Work task: I would like every line of the records below that contains the word "pracy" copied.
———
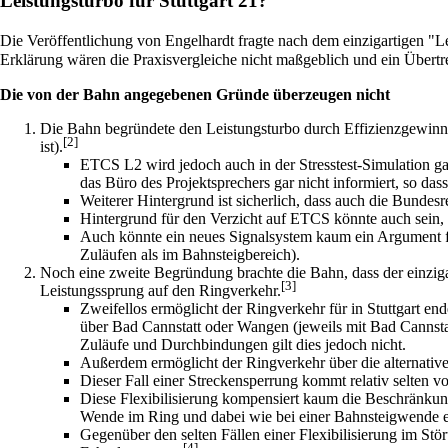
Leistungsturbo für Stuttgart 21?
Die Veröffentlichung von Engelhardt fragte nach dem einzigartigen "L
Erklärung wären die Praxisvergleiche nicht maßgeblich und ein Übertre
Die von der Bahn angegebenen Gründe überzeugen nicht
Die Bahn begründete den Leistungsturbo durch Effizienzgewin
[2]
ist).
ETCS L2 wird jedoch auch in der Stresstest-Simulation ga
das Büro des Projektsprechers gar nicht informiert, so das
Weiterer Hintergrund ist sicherlich, dass auch die Bunde
Hintergrund für den Verzicht auf ETCS könnte auch sein
Auch könnte ein neues Signalsystem kaum ein Argument f
Zuläufen als im Bahnsteigbereich).
Noch eine zweite Begründung brachte die Bahn, dass der einzig
[3]
Leistungssprung auf den Ringverkehr.
Zweifellos ermöglicht der Ringverkehr für in Stuttgart 
über Bad Cannstatt oder Wangen (jeweils mit Bad Cannsta
Zuläufe und Durchbindungen gilt dies jedoch nicht.
Außerdem ermöglicht der Ringverkehr über die alternativ
Dieser Fall einer Streckensperrung kommt relativ selten vo
Diese Flexibilisierung kompensiert kaum die Beschränkun
Wende im Ring und dabei wie bei einer Bahnsteigwende eb
Gegenüber den selten Fällen einer Flexibilisierung im St
[4]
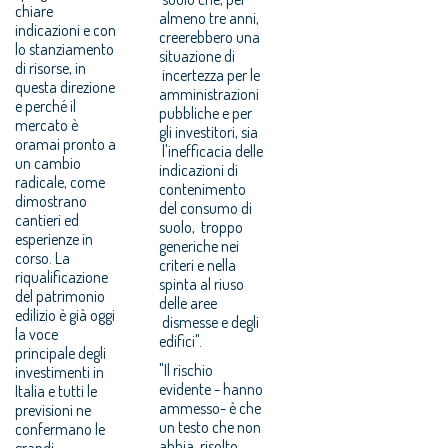
chiare
almeno tre anni,
indicazioni e con
creerebbero una
lo stanziamento
situazione di
di risorse, in
incertezza per le
questa direzione
amministrazioni
e perché il
pubbliche e per
mercato è
gli investitori, sia
oramai pronto a
l'inefficacia delle
un cambio
indicazioni di
radicale, come
contenimento
dimostrano
del consumo di
cantieri ed
suolo, troppo
esperienze in
generiche nei
corso. La
criteri e nella
riqualificazione
spinta al riuso
del patrimonio
delle aree
edilizio è già oggi
dismesse e degli
la voce
edifici".
principale degli
"Il rischio
investimenti in
evidente - hanno
Italia e tutti le
ammesso- è che
previsioni ne
un testo che non
confermano le
abbia risolto
grandi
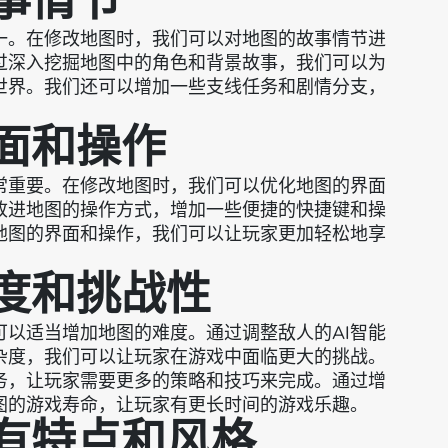
故事情节
一。在修改地图时，我们可以对地图的故事情节进
过深入挖掘地图中的角色和背景故事，我们可以为
世界。我们还可以增加一些支线任务和剧情分支，
界面和操作
常重要。在修改地图时，我们可以优化地图的界面
改进地图的操作方式，增加一些便捷的快捷键和操
地图的界面和操作，我们可以让玩家更加轻松地享
难度和挑战性
以适当增加地图的难度。通过调整敌人的AI智能
杂度，我们可以让玩家在游戏中面临更大的挑战。
务，让玩家需要更多的策略和技巧来完成。通过增
图的游戏寿命，让玩家有更长时间的游戏乐趣。
原有特点和风格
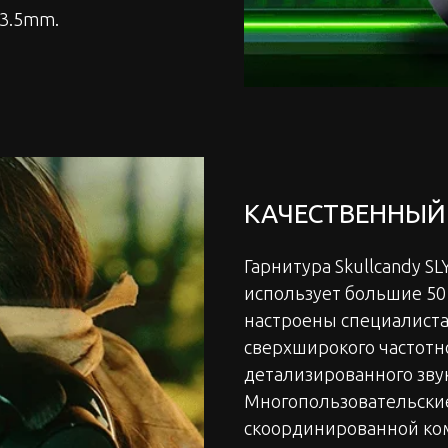
 3.5mm.
КАЧЕСТВЕННЫЙ 
Гарнитура Skullcandy SL
использует большие 50
настроены специалиста
сверхширокого частотн
детализированного звук
Многопользовательски
скоординированной ком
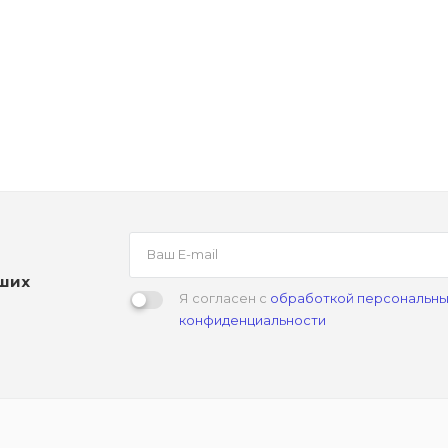
аших
Я согласен с
обработкой персональны
конфиденциальности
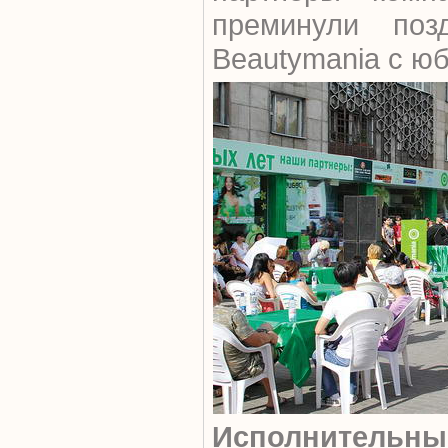
преминули позд
Beautymania с ю
Исполнител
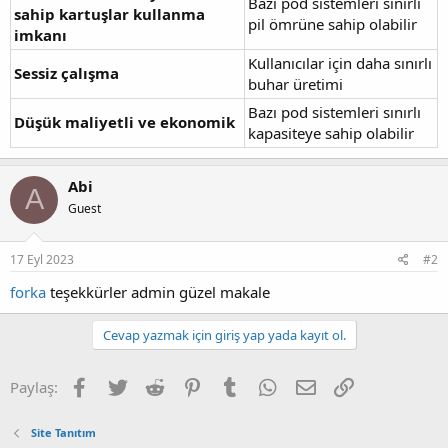
Bazı pod sistemleri sınırlı
sahip kartuşlar kullanma
pil ömrüne sahip olabilir
imkanı
Kullanıcılar için daha sınırlı
Sessiz çalışma
buhar üretimi
Bazı pod sistemleri sınırlı
Düşük maliyetli ve ekonomik
kapasiteye sahip olabilir
Abi
A
Guest
17 Eyl 2023
#2
forka
teşekkürler admin güzel makale
Cevap yazmak için giriş yap yada kayıt ol.
Facebook
Twitter
Reddit
Pinterest
Tumblr
WhatsApp
E-posta
Link
Paylaş:
Site Tanıtım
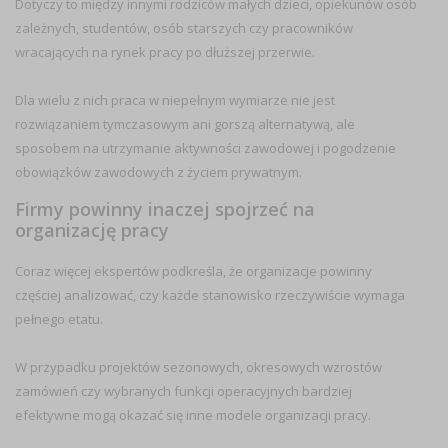
Dotyczy to między innymi rodziców małych dzieci, opiekunów osób
zależnych, studentów, osób starszych czy pracowników
wracających na rynek pracy po dłuższej przerwie.
Dla wielu z nich praca w niepełnym wymiarze nie jest
rozwiązaniem tymczasowym ani gorszą alternatywą, ale
sposobem na utrzymanie aktywności zawodowej i pogodzenie
obowiązków zawodowych z życiem prywatnym.
Firmy powinny inaczej spojrzeć na
organizację pracy
Coraz więcej ekspertów podkreśla, że organizacje powinny
częściej analizować, czy każde stanowisko rzeczywiście wymaga
pełnego etatu.
W przypadku projektów sezonowych, okresowych wzrostów
zamówień czy wybranych funkcji operacyjnych bardziej
efektywne mogą okazać się inne modele organizacji pracy.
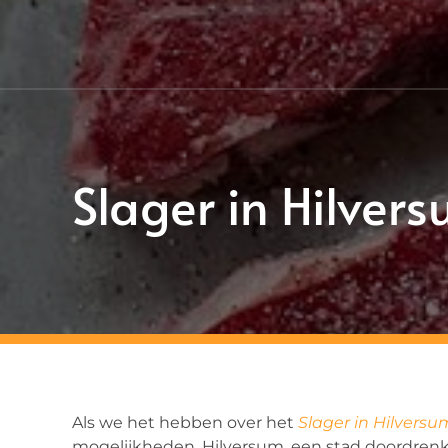
Slager in Hilver
Als we het hebben over het
Slager in Hilversu
mogelijkheden. Hilversum, een stad doordrenk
———
Result of the exercise:
wracających na rynek pracy po dłuższej przerwie.
organizację pracy
efektywne mogą okazać się inne modele organizacji pracy.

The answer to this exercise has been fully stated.